## Fundamental Theorem of Calculus

Hi everyone,

I was hoping someone could please look over this proof for any errors. My assignment is to write a formal proof of the fundamental theorem of calculus. I am instructed to use in my proof the Cauchy Criterion for integrals and the mean value theorem. I have been provided a hint that I am suppose to apply the MVT to subintervals of a partition of the interval I am integrating over, and that to complete the proof I must evaluate several quantitative relationshipships between Riemann integrals, Riemann sums, and Darboux sums. Here is my proof.

If $f(x)$ is a differentiable, real-valued function, and $f'(x)$ is continuous and integrable, then:

$\int_a^bf'(x)\,dx = f(b) - f(a)$

Let $\epsilon > 0$ be given. Since $f'(x)$ is integrable, there exists a partition $P$ such that:

(1) $U(f'(x), P) - L(f'(x), P) < \epsilon$

where $U(f'(x), P), L(f'(x), P)$ represent the upper and lower darboux sums.
Now consider each subinterval $[t_{k-1}, t_k]$ of $P = \{t_1 \leq t_2 \leq \cdots t_n\}$, each of width $t_{k} - t_{k-1}$. Since $f(x)$ is differentiable, by the mean value theorem, there exists $x_k \in (t_{k-1}, t_k)$ such that

$f'(x_k) = \frac{f(t_k) - f(t_{k-1})}{t_k - t_{k-1}}$

or equivalently,

$f'(x_k)(t_{k} - t_{k-1}) = f(t_k) - f(t_{k-1})$

Taking the sum of both sides and noting that since f(x) is continuous and thus $\bigcup [f(t_k) - f(t_{k-1})] = f(b) - f(a)$ we obtain:

$\sum f'(x_k)(t_{k}-t_{k-1}) = f(b) - f(a)$

Since the sum on the left is a Riemann sum, we now know:

(2) $L(f'(x), P) \leq f(b) - f(a) \leq U(f'(x), P)$

We also know that

$L(f'(x), P) \leq \int_a^b f'(x)\,dx \leq U(f'(x), P)$

Equivalently,

(3) $-U(f'(x), P) \leq -\int_a^b f'(x)\,dx \leq -L(f'(x), P)$

Adding inequalities (2) and (3) gives:

(4) $L(f'(x), P) - U(f'(x), P) \leq (f(b) - f(a)) - \int_a^bf'(x)\,dx \leq U(f'(x), P) - L(f'(x), P)$

Equation (4) along with equation (1) implies that:

$\left|(f(b) - f(a) - \int_a^bf'(x)\,dx\right| \leq U(f'(x), P) - L(f'(x), P) < \epsilon$

Since $\epsilon$ is arbitrary and thus given the right partition can be made so small that it might as well be zero, it follows that $\int_a^bf'(x)\,dx = f(b) - f(a)$

- AIM OF THE EXERCISE: Reproduce the portion of the fundamental theorem of calculus post starting at "Let $\epsilon >" and ending at "lower darboux sums.".

- GIVEN DATA:
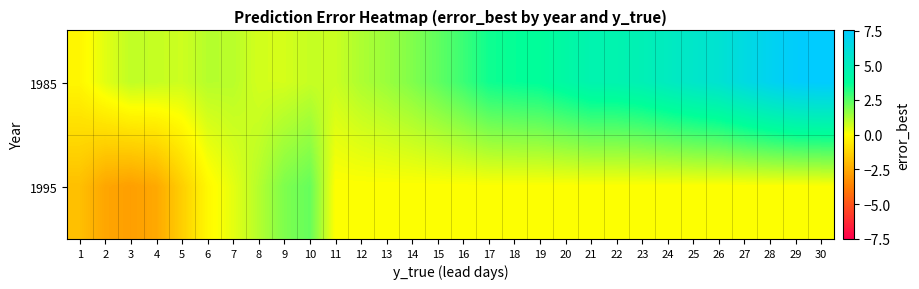

What is the maximum value shown in the chart?

7.5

- ANSWER SECTION:
Let $\epsilon > 0$ be given. Since $f'(x)$ is integrable, there exists a partition $P$ such that:

(1) $U(f'(x), P) - L(f'(x), P) < \epsilon$

where $U(f'(x), P), L(f'(x), P)$ represent the upper and lower darboux sums.